The maiden aunts, huddled in the corners of the room, were smiling in their sleep. Jadine flared her nostrils in an effort not to yawn. Another cup of coffee, another glass of port—nothing could bring her alive to the memories of an old man. I ought to be saying something, she thought. I ought to be asking questions and making comments instead of smiling and nodding like a puppet. Hoping there was a residue of interest in her eyes, she held her chin toward him and continued to smile—but only a little—in case what he was remembering was poignant but not happy. Long ago she had given up trying to be deft or profound or anything in the company of people she was not interested in, who didn’t thrill her. Gazing at her stem of crystal she knew that whatever he was saying, her response was going to miss the point entirely.

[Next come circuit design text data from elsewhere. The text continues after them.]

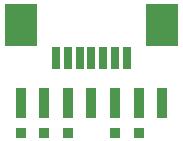
<source format=gbr>
G04 GENERATED BY PULSONIX 7.0 GERBER.DLL 4573*
%INHILLSTAR_95X60_4LAYER_EL_V1_0_2*%
%LNGERBER_SOLDERMASK_BOTTOM*%
%FSLAX33Y33*%
%IPPOS*%
%LPD*%
%OFA0B0*%
%MOMM*%
%ADD115R,0.813X0.864*%
%ADD430R,0.651X1.951*%
%ADD435R,2.751X3.651*%
%ADD5681R,0.951X2.551*%
X0Y0D02*
D02*
D115*
X124291Y129256D03*
X126291D03*
X128291D03*
X132291D03*
X134291D03*
D02*
D430*
X127291Y135556D03*
X128291D03*
X129291D03*
X130291D03*
X131291D03*
X132291D03*
X133291D03*
D02*
D435*
X124291Y138356D03*
X136291D03*
D02*
D5681*
X124291Y131756D03*
X126291D03*
X128291D03*
X130291D03*
X132291D03*
X134291D03*
X136291D03*
X0Y0D02*
M02*

</source>
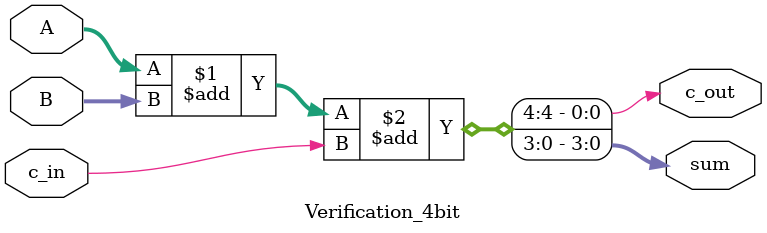
<source format=v>
`timescale 1ns / 1ps


module Verification_4bit(c_out, sum, A,B ,c_in
    );
    
input[3:0] A,B;
input c_in;
output[3:0] sum;
output c_out;

assign {c_out, sum} = A + B + c_in;


endmodule

</source>
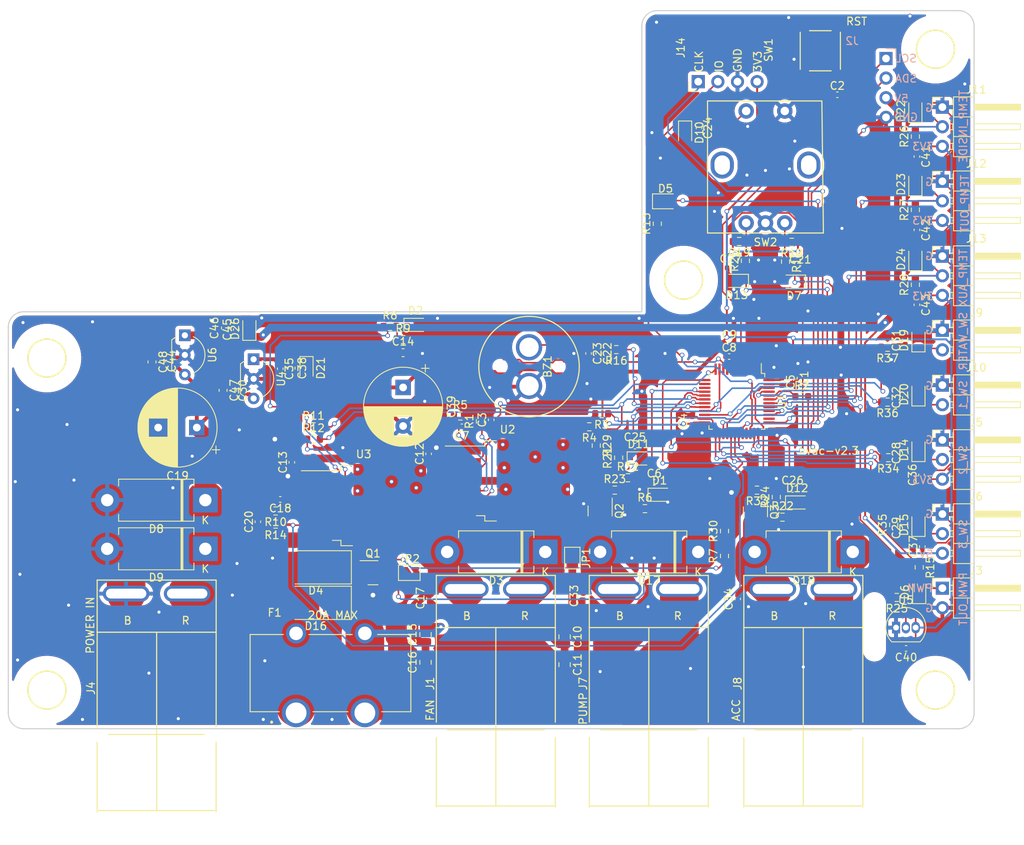
<source format=kicad_pcb>
(kicad_pcb (version 20211014) (generator pcbnew)

  (general
    (thickness 1.6)
  )

  (paper "A4")
  (layers
    (0 "F.Cu" signal)
    (31 "B.Cu" signal)
    (32 "B.Adhes" user "B.Adhesive")
    (33 "F.Adhes" user "F.Adhesive")
    (34 "B.Paste" user)
    (35 "F.Paste" user)
    (36 "B.SilkS" user "B.Silkscreen")
    (37 "F.SilkS" user "F.Silkscreen")
    (38 "B.Mask" user)
    (39 "F.Mask" user)
    (40 "Dwgs.User" user "User.Drawings")
    (41 "Cmts.User" user "User.Comments")
    (42 "Eco1.User" user "User.Eco1")
    (43 "Eco2.User" user "User.Eco2")
    (44 "Edge.Cuts" user)
    (45 "Margin" user)
    (46 "B.CrtYd" user "B.Courtyard")
    (47 "F.CrtYd" user "F.Courtyard")
    (48 "B.Fab" user)
    (49 "F.Fab" user)
  )

  (setup
    (stackup
      (layer "F.SilkS" (type "Top Silk Screen"))
      (layer "F.Paste" (type "Top Solder Paste"))
      (layer "F.Mask" (type "Top Solder Mask") (thickness 0.01))
      (layer "F.Cu" (type "copper") (thickness 0.035))
      (layer "dielectric 1" (type "core") (thickness 1.51) (material "FR4") (epsilon_r 4.5) (loss_tangent 0.02))
      (layer "B.Cu" (type "copper") (thickness 0.035))
      (layer "B.Mask" (type "Bottom Solder Mask") (thickness 0.01))
      (layer "B.Paste" (type "Bottom Solder Paste"))
      (layer "B.SilkS" (type "Bottom Silk Screen"))
      (copper_finish "None")
      (dielectric_constraints no)
    )
    (pad_to_mask_clearance 0)
    (pcbplotparams
      (layerselection 0x00090fc_ffffffff)
      (disableapertmacros false)
      (usegerberextensions true)
      (usegerberattributes true)
      (usegerberadvancedattributes true)
      (creategerberjobfile false)
      (svguseinch false)
      (svgprecision 6)
      (excludeedgelayer true)
      (plotframeref false)
      (viasonmask false)
      (mode 1)
      (useauxorigin false)
      (hpglpennumber 1)
      (hpglpenspeed 20)
      (hpglpendiameter 15.000000)
      (dxfpolygonmode true)
      (dxfimperialunits true)
      (dxfusepcbnewfont true)
      (psnegative false)
      (psa4output false)
      (plotreference false)
      (plotvalue false)
      (plotinvisibletext false)
      (sketchpadsonfab false)
      (subtractmaskfromsilk true)
      (outputformat 1)
      (mirror false)
      (drillshape 0)
      (scaleselection 1)
      (outputdirectory "gerber")
    )
  )

  (net 0 "")
  (net 1 "+BATT")
  (net 2 "GND")
  (net 3 "VCC")
  (net 4 "Net-(BZ1-Pad1)")
  (net 5 "/NRST")
  (net 6 "/BRIDGE_SENSE_P")
  (net 7 "/FAN_SENSE")
  (net 8 "Net-(C7-Pad2)")
  (net 9 "/FAN_P")
  (net 10 "/VBATT_DIV")
  (net 11 "/FAN_N")
  (net 12 "Net-(C18-Pad1)")
  (net 13 "/BRIDGE_SENSE_N")
  (net 14 "/ENC_A")
  (net 15 "/BUTTON")
  (net 16 "/PUMP_SENSE")
  (net 17 "/ACC_SENSE")
  (net 18 "/ENC_B")
  (net 19 "/SW_2")
  (net 20 "/SW_3")
  (net 21 "/SW_WATER")
  (net 22 "/SW_1")
  (net 23 "/PUMP_OUT")
  (net 24 "/ACC_OUT")
  (net 25 "/LED")
  (net 26 "Net-(D5-Pad1)")
  (net 27 "Net-(D6-Pad2)")
  (net 28 "Net-(D8-Pad1)")
  (net 29 "/TEMP_INSIDE")
  (net 30 "/TEMP_OUTSIDE")
  (net 31 "/TEMP_AUX")
  (net 32 "/SDA")
  (net 33 "/SCL")
  (net 34 "/SWDIO")
  (net 35 "/SWCLK")
  (net 36 "Net-(JP2-Pad1)")
  (net 37 "Net-(Q1-Pad1)")
  (net 38 "Net-(Q2-Pad1)")
  (net 39 "Net-(Q3-Pad1)")
  (net 40 "/BOOT0")
  (net 41 "Net-(R3-Pad2)")
  (net 42 "/BRIDGE_P")
  (net 43 "Net-(R4-Pad2)")
  (net 44 "/BRIDGE_ENABLE")
  (net 45 "/FAN_SIGNAL")
  (net 46 "Net-(R11-Pad1)")
  (net 47 "/BRIDGE_N")
  (net 48 "Net-(R12-Pad1)")
  (net 49 "/PWM_OUT")
  (net 50 "/BUZZER")
  (net 51 "Net-(R17-Pad1)")
  (net 52 "Net-(R19-Pad1)")
  (net 53 "/PUMP_SIGNAL")
  (net 54 "/ACC_SIGNAL")
  (net 55 "/TEMP_BUILTIN")
  (net 56 "Net-(C28-Pad1)")
  (net 57 "Net-(C29-Pad1)")
  (net 58 "Net-(C31-Pad1)")
  (net 59 "Net-(C32-Pad1)")
  (net 60 "unconnected-(U1-Pad2)")
  (net 61 "unconnected-(U1-Pad3)")
  (net 62 "unconnected-(U1-Pad4)")
  (net 63 "unconnected-(U1-Pad33)")
  (net 64 "unconnected-(U1-Pad5)")
  (net 65 "unconnected-(U1-Pad6)")
  (net 66 "unconnected-(U1-Pad38)")
  (net 67 "unconnected-(U1-Pad40)")
  (net 68 "+5V")
  (net 69 "unconnected-(U1-Pad14)")
  (net 70 "unconnected-(U1-Pad15)")

  (footprint "Homebrew:MURATA_PKM13EPYH4000-A0" (layer "F.Cu") (at 97.4 105.1 -90))

  (footprint "Capacitor_SMD:C_0603_1608Metric" (layer "F.Cu") (at 131.6 106.6 -90))

  (footprint "Capacitor_SMD:C_0402_1005Metric" (layer "F.Cu") (at 137.3 69.9))

  (footprint "Capacitor_SMD:C_0402_1005Metric" (layer "F.Cu") (at 92.5 112 90))

  (footprint "Capacitor_SMD:C_0402_1005Metric" (layer "F.Cu") (at 130.1 107.1 -90))

  (footprint "Capacitor_SMD:C_0402_1005Metric" (layer "F.Cu") (at 113.6 120.1))

  (footprint "Capacitor_SMD:C_0402_1005Metric" (layer "F.Cu") (at 88.7 112.9 180))

  (footprint "Capacitor_SMD:C_0402_1005Metric" (layer "F.Cu") (at 123.3 103.8))

  (footprint "Capacitor_SMD:C_0603_1608Metric" (layer "F.Cu") (at 123.3 102.4))

  (footprint "Capacitor_SMD:C_0805_2012Metric" (layer "F.Cu") (at 102 140.1 -90))

  (footprint "Capacitor_SMD:C_0805_2012Metric" (layer "F.Cu") (at 102 143.7 -90))

  (footprint "Capacitor_SMD:C_0402_1005Metric" (layer "F.Cu") (at 84.4 116.4 90))

  (footprint "Capacitor_SMD:C_0402_1005Metric" (layer "F.Cu") (at 66.7 117.5 90))

  (footprint "Capacitor_SMD:C_0603_1608Metric" (layer "F.Cu") (at 81.1 103.3))

  (footprint "Capacitor_SMD:C_0805_2012Metric" (layer "F.Cu") (at 84 139.8 90))

  (footprint "Capacitor_SMD:C_0805_2012Metric" (layer "F.Cu") (at 84 143.4 90))

  (footprint "Capacitor_SMD:C_0402_1005Metric" (layer "F.Cu") (at 84.5 135.1 90))

  (footprint "Capacitor_SMD:C_0402_1005Metric" (layer "F.Cu") (at 65.2 122.3 180))

  (footprint "Capacitor_THT:CP_Radial_D10.0mm_P5.00mm" (layer "F.Cu") (at 54.4 113 180))

  (footprint "Capacitor_SMD:C_0402_1005Metric" (layer "F.Cu") (at 62.3 125.2 90))

  (footprint "Capacitor_SMD:C_0402_1005Metric" (layer "F.Cu") (at 132.5 92.4))

  (footprint "Capacitor_SMD:C_0402_1005Metric" (layer "F.Cu") (at 106.4 103.4 -90))

  (footprint "Capacitor_SMD:C_0402_1005Metric" (layer "F.Cu") (at 105.1 103.4 -90))

  (footprint "Capacitor_SMD:C_0402_1005Metric" (layer "F.Cu") (at 119.4 74.2 -90))

  (footprint "Capacitor_SMD:C_0402_1005Metric" (layer "F.Cu") (at 111.1 115.4))

  (footprint "Capacitor_SMD:C_0402_1005Metric" (layer "F.Cu") (at 131.5 121))

  (footprint "Capacitor_SMD:C_0402_1005Metric" (layer "F.Cu") (at 123.5 92.3))

  (footprint "Capacitor_SMD:C_0402_1005Metric" (layer "F.Cu") (at 146.1 116.3 90))

  (footprint "Capacitor_SMD:C_0402_1005Metric" (layer "F.Cu") (at 146.1 126 90))

  (footprint "Capacitor_SMD:C_0402_1005Metric" (layer "F.Cu") (at 59.2 108.2 -90))

  (footprint "Capacitor_SMD:C_0402_1005Metric" (layer "F.Cu") (at 146.1 101.7 90))

  (footprint "Capacitor_SMD:C_0402_1005Metric" (layer "F.Cu") (at 146.1 109.1 90))

  (footprint "Capacitor_SMD:C_0402_1005Metric" (layer "F.Cu") (at 104.4 134.8 90))

  (footprint "Capacitor_SMD:C_0402_1005Metric" (layer "F.Cu") (at 124.4 135.2 90))

  (footprint "Capacitor_SMD:C_0402_1005Metric" (layer "F.Cu") (at 65.2 105.38 -90))

  (footprint "Capacitor_SMD:C_0402_1005Metric" (layer "F.Cu") (at 148.2 119.12 90))

  (footprint "Capacitor_SMD:C_0402_1005Metric" (layer "F.Cu") (at 148.3 128.4 90))

  (footprint "Capacitor_SMD:C_0603_1608Metric" (layer "F.Cu") (at 66.6 105.3 -90))

  (footprint "Capacitor_THT:CP_Radial_D10.0mm_P5.00mm" (layer "F.Cu") (at 81.1 107.8 -90))

  (footprint "Capacitor_SMD:C_0402_1005Metric" (layer "F.Cu") (at 146.2 141.6 180))

  (footprint "Capacitor_SMD:C_0402_1005Metric" (layer "F.Cu") (at 147.6 77.9 -90))

  (footprint "Capacitor_SMD:C_0402_1005Metric" (layer "F.Cu") (at 147.6 87.4 -90))

  (footprint "Capacitor_SMD:C_0402_1005Metric" (layer "F.Cu") (at 147.6 97.1 -90))

  (footprint "Diode_SMD:D_SOD-323" (layer "F.Cu") (at 114.3 121.7))

  (footprint "Diode_SMD:D_SOD-323" (layer "F.Cu") (at 82.7 99.7))

  (footprint "Diode_SMD:D_SMB_Handsoldering" (layer "F.Cu") (at 69.8 131.1 180))

  (footprint "LED_SMD:LED_0805_2012Metric" (layer "F.Cu") (at 115.0625 83.7))

  (footprint "Diode_SMD:D_SOD-323" (layer "F.Cu") (at 147.9 134.3 90))

  (footprint "Diode_SMD:D_SOD-323" (layer "F.Cu")
    (tedit 58641739) (tstamp 00000000-0000-0000-0000-00006262a753)
    (at 131.7 94.1 180)
    (descr "SOD-323")
    (tags "SOD-323")
    (property "LCSC" "C182013")
    (property "MPN" "")
    (property "Sheetfile" "hvac-v2.kicad_sch")
    (property "Sheetname" "")
    (path "/00000000-0000-0000-0000-000062ea1a0e")
    (attr smd)
    (fp_text reference "D7" (at 0 -1.85) (layer "F.SilkS")
      (effects (font (size 1 1) (thickness 0.15)))
      (tstamp 8d49fb2e-37f8-4165-86b2-65b2cfd2e9ed)
    )
    (fp_text value "TVS_5V" (at 0.1 1.9) (layer "F.Fab")
      (effects (font (size 1 1) (thickness 0.15)))
      (tstamp 430c65ba-3a78-4740-9d3a-5790bc629b9e)
    )
    (fp_text user "${REFERENCE}" (at 0 -1.85) (layer "F.Fab")
      (effects (font (size 1 1) (thickness 0.15)))
      (tstamp 79182a58-76fc-4e26-aa73-bab841dd1efd)
    )
    (fp_line (start -1.5 -0.85) (end -1.5 0.85) (layer "F.SilkS") (width 0.12) (tstamp 3373e7c4-8107-4ecf-8322-70fe3fda1a7e))
    (fp_line (start -1.5 -0.85) (end 1.05 -0.85) (layer "F.SilkS") (width 0.12) (tstamp e9a8ef34-756e-4c0b-aea4-dbc813c3e56e))
    (fp_line (start -1.5 0.85) (end 1.05 0.85) (layer "F.SilkS") (width 0.12) (tstamp f4637c51-6268-4f94-945f-5479a98221cd))
    (fp_line (start 1.6 -0.95) (end 1.6 0.95) (layer "F.CrtYd") (width 0.05) (tstamp 36926dd4-ab6f-482d-93ca-aae04e3cbd0c))
    (fp_line (start -1.6 0.95) (end 1.6 0.95) (layer "F.CrtYd") (width 0.05) (tstamp 3e56d761-a063-4515-b302-333c40809018))
    (fp_line (start -1.6 -0.95) (end -1.6 0.95) (layer "F.CrtYd") (width 0.05) (tstamp 3e9c2571-1039-411b-9957-3a08dc07182c))
    (fp_line (start -1.6 -0.95) (end 1.6 -0.95) (layer "F.CrtYd") (width 0.05) (tstamp dd0e28f2-524a-4643-b2cd-dc65e16e902c))
    (fp_line (start -0.3 0) (end 0.2 -0.35) (layer "F.Fab") (width 0.1) (tstamp 1061cfff-d117-4958-9e71-272bc4c4ea64))
    (fp_line (start -0.3 -0.35) (end -0.3 0.35) (layer "F.Fab") (width 0.1) (tstamp 13af2fdf-347d-40cf-868d-93f5387c0630))
    (fp_line (start -0.3 0) (end -0.5 0) (layer "F.Fab") (width 0.1) (tstamp 2ed70f90-3c21-4a83-be26-05ab3be8c30d))
    (fp_line (start 0.2 -0.35) (end 0.2 0.35) (layer "F.Fab") (width 0.1) (tstamp 45f10d9c-279a-4bce-afad-06d5afeb6101))
    (fp_line (start 0.9 -0.7) (end 0.9 0.7) (layer "F.Fab") (width 0.1) (tstamp 597ec85b-7796-48f7-a308-d5e0b863c3fa))
    (fp_line (start -0.9 0.7) (end -0.9 -0.7) (layer "F.Fab") (width 0.1) (tstamp 6661abe7-fd59-48d0-82db-46d056aeabed))
    (fp_line (start -0.9 -0.7) (end 0.9 -0.7) (layer "F.Fab") (width 0.1) (tstamp 8d69fc62-9d7b-47f6-988f-299c7c30953b))
    (fp_line (start 0.9 0.7) (end -0.9 0.7) (layer "F.Fab") (width 0.1) (tstamp a05b76ca-8029-49f1-a9a9-cbd19a9b4838))
    (fp_line (start 0.2 0.35) (end -0.3 0) (layer "F.Fab") (width 0.1) (tstamp be983035-d530-4a11-9
... [1405927 chars truncated]
</source>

Her mind was in automatic park. She played with the little bit of port, gently swirling it around the well of her glass. “Sunday,” he was saying with the bell-full voice of ownership like “in the land” or “the whole of London” or “
tout
Paris.” He had a smile like Sunday. His Sunday. She wondered what Sunday was to this tall, thin man with eyes like the gloaming. Light? Warmth? A drawing room full of flowers? He was pouring himself a fifth glass of wine, too morose, too preoccupied with Sundays to think of offering her more. The peaches and walnuts were quiet in their silver bowls. She took a cigarette from a crystal cigarette holder. Next to it lay a round matchbox patterned like an Indian carpet. Inside were tiny white matchsticks with speckled gold heads that exploded with a hiss when struck. Three months, no two, and the quiet to which the house succumbed at night still disturbed her. Sunset, three minutes of Titian blue, and deep night. And with it a solid earthbound silence. No crickets, no frogs, no mosquitoes up here. Only the sounds, heard or imagined, that humans made. The hiss of a gold-headed match; the short cascade of wine into a goblet; the faint, very faint, click and clatter of the kitchen being tidied, and now a scream so loud and full of terror it woke the maiden aunts from their sleep in the corners of the room. And when they saw those blue-if-it’s-a-boy blue eyes gone white with fear, they fled, pulling their maiden hair behind them.